If you are starting on the difficult road of reciprocal link building, then some off the shelf software that will help you check the incoming links is a good idea. You need to be running regular checks of all you incoming links to make sure that they haven’t hidden or removed your links and that they haven’t implemented any tricks that will hide your link from the search engines.

Also, as people find your links, ideally your software will run these basic checks against each proposed link, allow you to vet the links and then list them in a categorised way. The links software that I use for this purpose is usually Link Machine and I’ve used it on plenty of my own sites, as well as customers’ sites.

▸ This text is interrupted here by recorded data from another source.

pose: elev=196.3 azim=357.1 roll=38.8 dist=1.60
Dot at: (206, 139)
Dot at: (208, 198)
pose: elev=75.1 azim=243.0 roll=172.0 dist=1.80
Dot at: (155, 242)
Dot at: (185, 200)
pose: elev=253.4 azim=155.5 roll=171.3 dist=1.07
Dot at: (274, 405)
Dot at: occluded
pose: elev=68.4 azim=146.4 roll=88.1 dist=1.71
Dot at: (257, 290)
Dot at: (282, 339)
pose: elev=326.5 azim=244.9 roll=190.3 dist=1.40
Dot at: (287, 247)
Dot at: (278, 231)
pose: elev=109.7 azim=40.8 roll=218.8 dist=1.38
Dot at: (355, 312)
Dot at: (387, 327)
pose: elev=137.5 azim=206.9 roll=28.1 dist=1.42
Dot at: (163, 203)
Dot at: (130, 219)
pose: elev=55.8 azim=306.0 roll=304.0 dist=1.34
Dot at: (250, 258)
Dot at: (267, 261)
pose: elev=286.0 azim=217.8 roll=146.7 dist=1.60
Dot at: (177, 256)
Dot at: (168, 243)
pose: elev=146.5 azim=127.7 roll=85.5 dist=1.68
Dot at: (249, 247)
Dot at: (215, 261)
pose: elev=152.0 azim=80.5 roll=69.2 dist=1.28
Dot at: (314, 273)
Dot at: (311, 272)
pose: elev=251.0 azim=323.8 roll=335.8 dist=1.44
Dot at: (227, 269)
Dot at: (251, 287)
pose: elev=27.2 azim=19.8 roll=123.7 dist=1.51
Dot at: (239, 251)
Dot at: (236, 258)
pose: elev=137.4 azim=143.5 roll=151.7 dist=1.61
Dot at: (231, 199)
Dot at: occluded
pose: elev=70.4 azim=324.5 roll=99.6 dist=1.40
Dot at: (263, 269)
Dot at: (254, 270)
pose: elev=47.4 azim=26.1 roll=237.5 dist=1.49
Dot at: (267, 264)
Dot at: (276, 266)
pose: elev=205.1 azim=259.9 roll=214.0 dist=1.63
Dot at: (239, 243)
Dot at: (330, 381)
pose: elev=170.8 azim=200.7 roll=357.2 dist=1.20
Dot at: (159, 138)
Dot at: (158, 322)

It’s not perfect, there are ways around the checks that various people know how to exploit, so you need to be on your guard against them. But the package has a basic version that is free to install and is easy to publish and set up. What’s more, it has many additional search engine features such as the ability to randomly change the page you are requesting people link to and also the text that they are using. This means that there is a good variety in the incoming links, which might help to trick the search engines into deciding that they are genuine links, rather than generated reciprocal links. The thinking behind this being that generated links will normally always use the same anchor text and destination page.

As I said, there are many tricks that I’ve seen people use to try to get free links. Link Machine will check for many cheats, such as rel=”nofollow”, but it doesn’t check that the page is actually accessible to the search engines.

Link Machine also checks that offered links are from different pages, but some paid Search Engine Optimisation experts are getting around this. Instead of giving a link from a different site each time, they just add a parameter to the name of the page, which the page ignores. Link Machine sees the parameter and assumes they are genuinely different pages, whereas in reality they are identical.

I assume that the reason for this is that these so called experts are actually not visiting sites, but instead using scripts to submit their links and this parameterised page means they don’t need to put any effort into building new links pages.

So how do you detect and prevent this happening? Well, it’s not easy. On the whole these pages come from a standard couple of web site names, which are not the same as the one you are being asked to link to. Usually, the site also doesn’t have a home page and isn’t listed on the search engines.

To prevent these fake 3 way links but allow good ones through, I just permit 3 way links where the page has a page rank. If the page is ranked or from the same site then I’m happy to allow Link Machine to do it’s business, which it does well.